Fusto: «Tolgo la reperibilità notturna»

Nico Fusto

Che l'ospedale "Giovanni Paolo II" sia una struttura sempre più carente di servizi essenziali e organico non è una novità, lo scopriamo giorno dopo giorno attraverso le varie segnalazioni di utenti e associazioni che ruotano attorno alla difesa della salute dei malati. Il leitmotiv è sempre lo stesso, ma da parte degli enti e delle istituzioni, restando sul campo delle mancate assunzioni, non arrivano risposte concrete. In questa atmosfera a soffrire di più sono in particolare i malati cronici, coloro che avrebbero invece bisogno di attenzioni costanti, e soprattutto di prestazioni burocratiche più celeri visti i controlli massicci e ripetuti a cui sono sottoposti con conseguente stress psicofisico. L’associazione “Malati cronici del lametino” segnala la situazione in cui versano i pazienti che fanno capo alla Terapia anticoagulante orale, conosciuta anche come Tao, che è un trattamento terapeutico cronico utilizzato per rallentare la coagulazione del sangue e prevenire quindi eventi assai spiacevoli.

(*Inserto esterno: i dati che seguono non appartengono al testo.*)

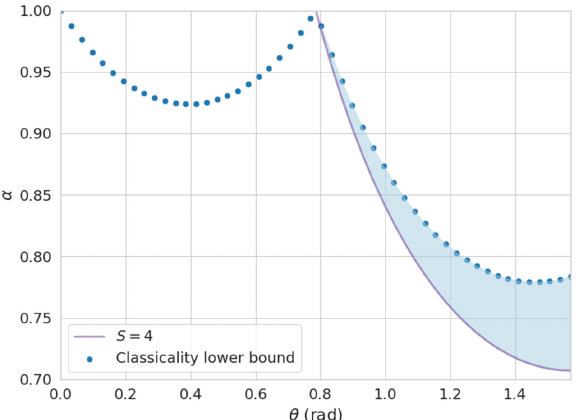
FIG. 5. Nonclassicality activation for the preparations in Fig. 4 and measurements arranged in a rhombicuboctahedron with cor- responding η ≈ 0.86. As S ∝ α , every preparation set above the S = 4 curve is nonclassical. On the other hand, the blue scatter } for α = 0.8. , ρ r , ρ r , ρ r shows the maximum visibility such that any triad of states in the 1 2 3 4 preparation set are classical. The shaded region thence stands for preparations that exhibit nonclassicality activation by increasing the number of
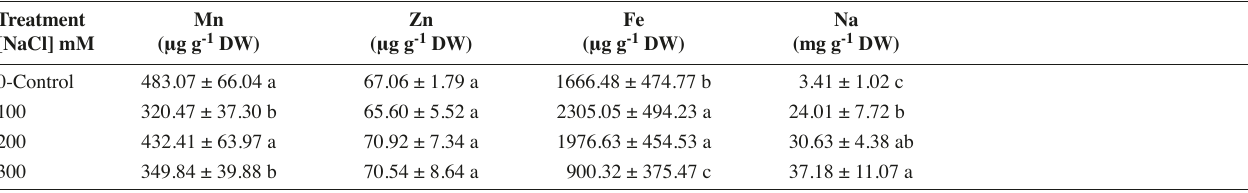
Tab. 5: Foliar concentrations of micronutrients and sodium in iceplant subjected to different salt conditions.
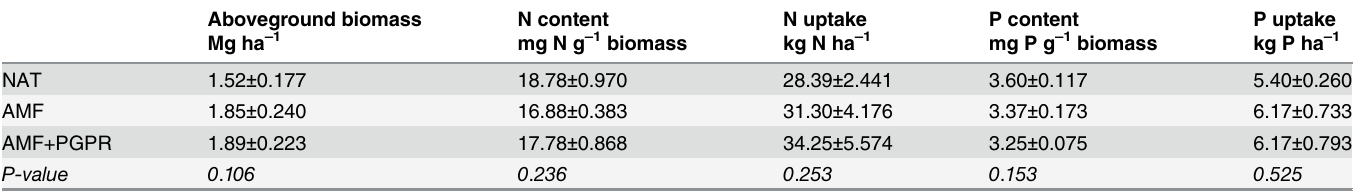
Table 1. Aboveground biomass, its N and P and root infection by AM fungi at tillering of durum wheat grown in the field. Aboveground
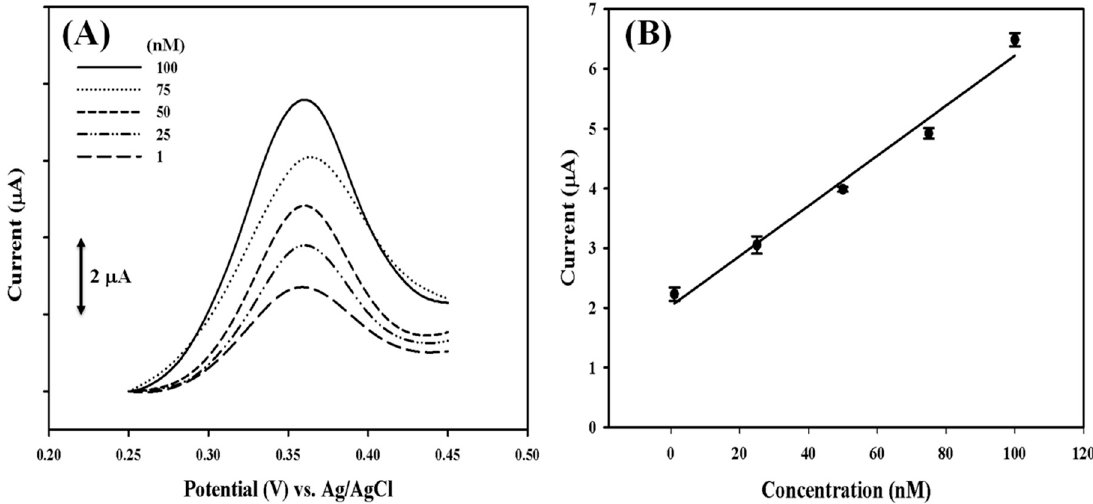
Figure 6. ( A ) DPV profiles of ssDNA-AuNP-PEDOT/PEDOT:PSS/Pt electrode in response to different concentrations of complementary target DNA in the presence of 10 μ M of oxidized form NAD + . ( B ) The linear correlation between the peak current and the concentration of target DNA.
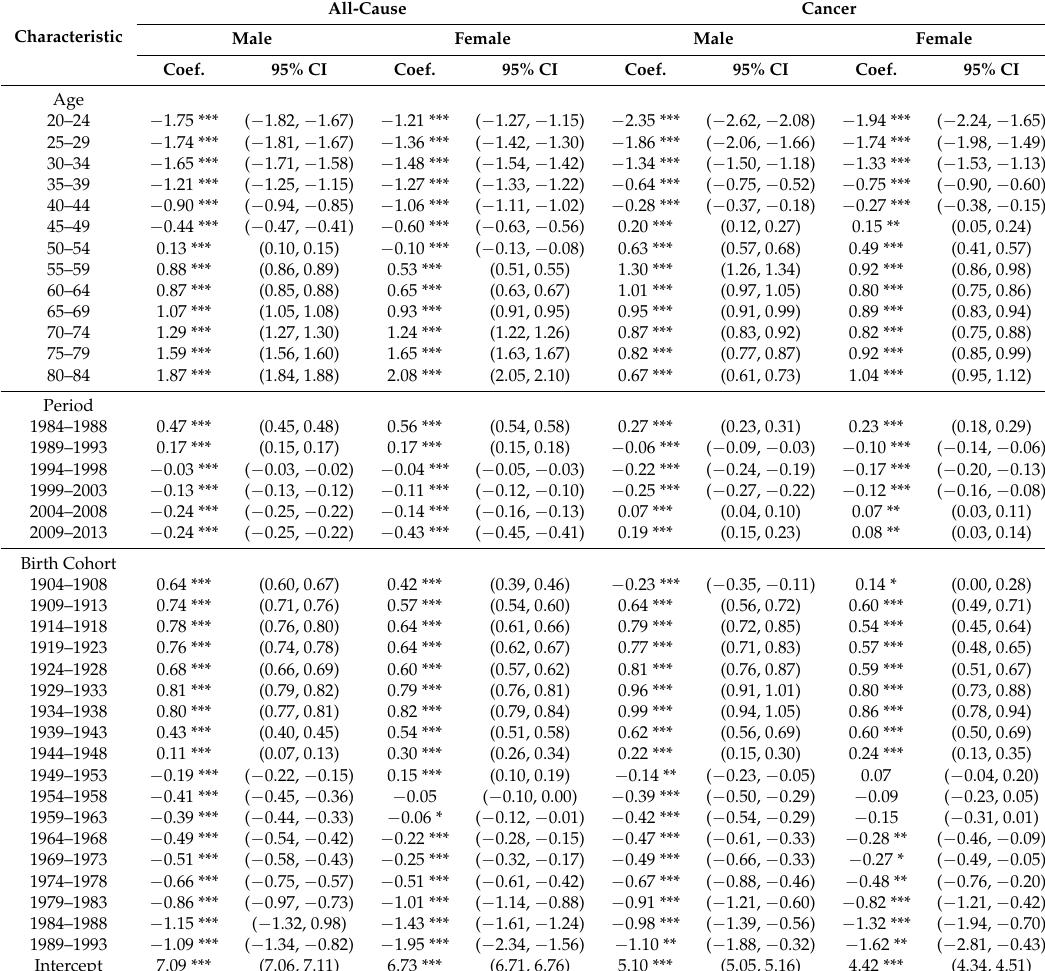
Table 1. APC model analysis results of all-cause and cancer mortality in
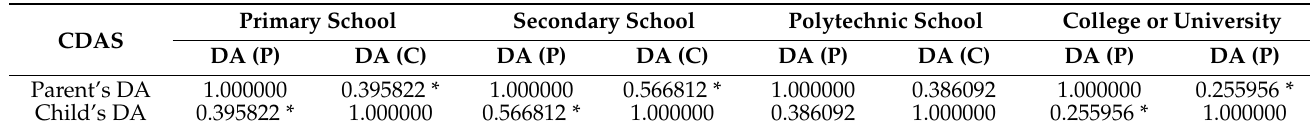
Table 3. Correlation between dental anxiety of parents and their children depending on the level of education the child is currently attending; Spearman rank correlation (marked correlations are significant at p < 0.01).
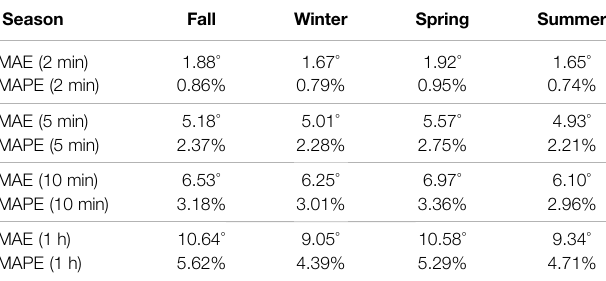
TABLE 3 | Angular prediction error at four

«Chi soffre di questa patologia deve conviverci per tutta la vita e ha periodicamente bisogno di trattamenti – scrive Giuseppe Gigliotti – quindi non comprendiamo perché non si adottino strumenti tali da alleggerire la già pesante gestione che coinvolge anche persone anziane che davvero non riescono a fare tutta una serie di trafila. Con il rilascio di un tesserino, come si usa fare in altre regioni, si eviterebbe il dover sopportare tutta una serie di incombenze che comporterebbe snellimento di procedure e un sollievo per i pazienti». Gli stessi pazienti fanno riferimento anche al centro prelievi che, attualmente non li effettua più il sabato. Il servizio del trattamento anticoagulante pare venisse garantito fino al 2018 dal Centro trasfusionale e poi dalla Cardiologia. I pazienti scoagulati superano un migliaio di persone. Negli ultimi anni alcuni di loro sono stati trasferiti a un altro tipo di farmaco per cui non c’è bisogno del monitoraggio, ma per la maggioranza vale invece il procedimento dell’anticoagulante. «Quando erano con noi i pazienti si facevano fare delle ricette valevoli per 8 prestazioni, quindi 8 controlli, 8 prelievi, 8 piani terapeutici – dichiara alla Gazzetta del Sud Nico Fusto, responsabile del centro trasfusionale – passando invece a Cardiologia i controlli sono molto più frequenti, ma non entro nel merito perché queste sono decisioni cliniche, ed hanno instaurato un regime burocratico più complesso, per cui ogni volta che venivano dovevano presentare una ricetta».